PROBLEM: Restate the passage on forces acting on crystal nuclei, starting at "Electromagnetic force on" and ending at "solid phase conductivity.", with "viscosity coefficient" renamed to "coefficient of viscosity".

Electromagnetic force density of spherical crystal nuclei:

$${\mathit{f}}_{\mathit{n}}=\left(\mathit{J}\times \mathit{B}\right)\left(\frac{{\sigma }_s}{{\sigma }_l}-1\right)$$

(11)

Electromagnetic force on spherical crystal nuclei:

$$\mathit{F}=\frac{4}{3}\pi r^3{\mathit{f}}_{\mathit{n}}$$

(12)

Viscous force of spherical crystal nuclei:

$${\mathit{F}}_{\mathit{\nu }}=6\pi \eta r\mathit{\nu }$$

(13)

where $\eta$ is the viscosity coefficient of the melt, $r$ is the radius of crystal nuclei, $\nu$ is the radial velocity of the crystal nuclei, ${\sigma }_l$ is the liquid phase conductivity and ${\sigma }_s$ is the solid phase conductivity.

Pulse time interval ${\tau }_m$ is pulse time $t_n$ and pulse intermission time $t_m$.

$${\tau }_m=t_n+t_m$$

(14)

Since the electromagnetic force changes periodically, the crystal nuclei accelerate their movement within a pulse time, and the average electromagnetic force within a pulse time is expressed as:

$$\overline{\mathit{F}}=\frac{{{\displaystyle \int }}_0^{t_n}Fdt}{t_n}=\frac{4}{3}\pi r^3\overline{{\mathit{f}}_{\mathit{n}}}$$

(15)

The electromagnetic force and viscous force acting on the spherical crystal nuclei meet the momentum theorem:

$$m\frac{d\nu }{dt}=\overline{\mathit{F}}-6\pi \eta r\mathit{\nu }$$

(16)

where $m=\frac{4}{3}\rho \pi r^3$, $\rho$ is the density of crystal nuclei, τ is the time of electromagnetic force action and the formula of crystal nuclei velocity is obtained by combining Formulas (11)–(14):

$$\mathit{\nu }=\frac{2r^2\overline{{\mathit{f}}_{\mathit{n}}}}{9\eta }\left(1-e^{-\frac{9\eta }{2r^2\rho }t}\right)$$

(17)

Due to the small size of the crystal nuclei, the crystal nuclei quickly reaches the maximum value under the action of electromagnetic force, and the Formula (17) is simplified:

$$\mathit{\nu }=\frac{2r^2\overline{{\mathit{f}}_{\mathit{n}}}}{9\eta }$$

(18)

The total average displacement can be expressed as:

$$\overline{x}=n\mathit{\nu }·t_n$$

(19)

The thickness of the boundary layer at the solid–liquid interface is ${\delta }_0$, $L$ is the characteristic length of the melt, which is related to the size of the melt. ${\upsilon }_l$ is the velocity of the melt, ${\rho }_l$ is the density of the metal melt, the advancing speed of solid–liquid interface is ${\nu }_{ls}$ and this solid–liquid interface boundary layer advances during the pulse intermission time $t_m$. Then, the recommended law of boundary layer meets:

$${\delta }_0=\frac{5L}{\sqrt{Re}}$$

(20)

$$Re=\frac{{\rho }_l{\mathit{\upsilon }}_{\mathit{l}}L}{\eta }$$

(21)

$$\delta ={\delta }_0+{\nu }_{ls}{t}_m$$

(22)

Critical conditions for crystal nuclei to cross boundary layer:

$$\overline{x}\ge \delta$$

(23)

Based on the above formula, the relationship satisfied by each variable is obtained:

$$r\ge \sqrt{\frac{9\eta \left({\delta }_0+{\nu }_{ls}{t}_m\right)}{2n{t}_n\overline{{\mathit{f}}_{\mathit{n}}}}}$$

(24)

GIVEN INFORMATION:
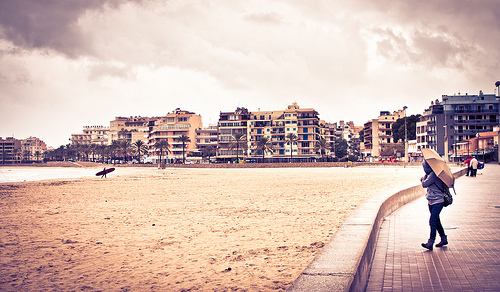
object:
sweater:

SOLUTION TO THE EXERCISE:
Electromagnetic force on spherical crystal nuclei:

$$\mathit{F}=\frac{4}{3}\pi r^3{\mathit{f}}_{\mathit{n}}$$

(12)

Viscous force of spherical crystal nuclei:

$${\mathit{F}}_{\mathit{\nu }}=6\pi \eta r\mathit{\nu }$$

(13)

where $\eta$ is the coefficient of viscosity of the melt, $r$ is the radius of crystal nuclei, $\nu$ is the radial velocity of the crystal nuclei, ${\sigma }_l$ is the liquid phase conductivity and ${\sigma }_s$ is the solid phase conductivity.